Deleting an array of pointers vs deleting a vector

2019-07-23 03:19发布

问题:

When we call

delete[] array; // array is a pointer to an array

or

delete[] vector; // vector is a pointer to a vector

Assuming these are array/vector of linked list head pointers: Do these 2 statements call the destructors for every item in them? Or should we loop through them, delete each item and then delete[] the array or vector itself?

Let me be more specific, If the array holds a head pointer with its destructor is called it deletes its next node or that it points to.

回答1:

Your second code snippet is incorrect. delete and delete[] are two different operators. delete is for delete an instance created by new and delete[] is for delete an array of elements created by new[].

In C++, arrays and vectors does not care about what they store. For both array and vector, you need to delete each item (if they were allocated using new) before deleting the array and the vector.

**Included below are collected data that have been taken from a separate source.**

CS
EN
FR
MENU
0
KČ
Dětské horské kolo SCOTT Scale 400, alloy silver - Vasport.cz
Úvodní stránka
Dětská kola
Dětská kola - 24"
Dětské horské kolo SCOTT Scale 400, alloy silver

If you create the array like this

Sample* arr[100];
for (int i = 0; i < 100; ++i) {
    arr[i] = new Sample();
}

you need to delete them like this

for (int i = 0; i < 100; ++i) {
    delete arr[i];
}

If you create the vector like this

vector<Sample*> arr;
for (int i = 0; i < 100; ++i) {
    arr.push_back(new Sample());
}

you need to delete like this

for (int i = 0; i < 100; ++i) {
    delete arr[i];
}


回答2:

Deleting an array of pointers delete[] array is suitable, but for an vector of pointers i would use a construct like this:

std::vector<Data*> m_data;
while(!m_data.empty()) delete m_data.back(), m_data.pop_back();


回答3:

Calling delete[] on a std::vector is not correct C++. The vector is destroyed when it goes out of scope or when you delete a pointer to it if allocated on the heap with new. In both cases, however, destroying the array/vector does not call delete on the pointers it contains - you need to iterate through and do this yourself if you need to free that memory.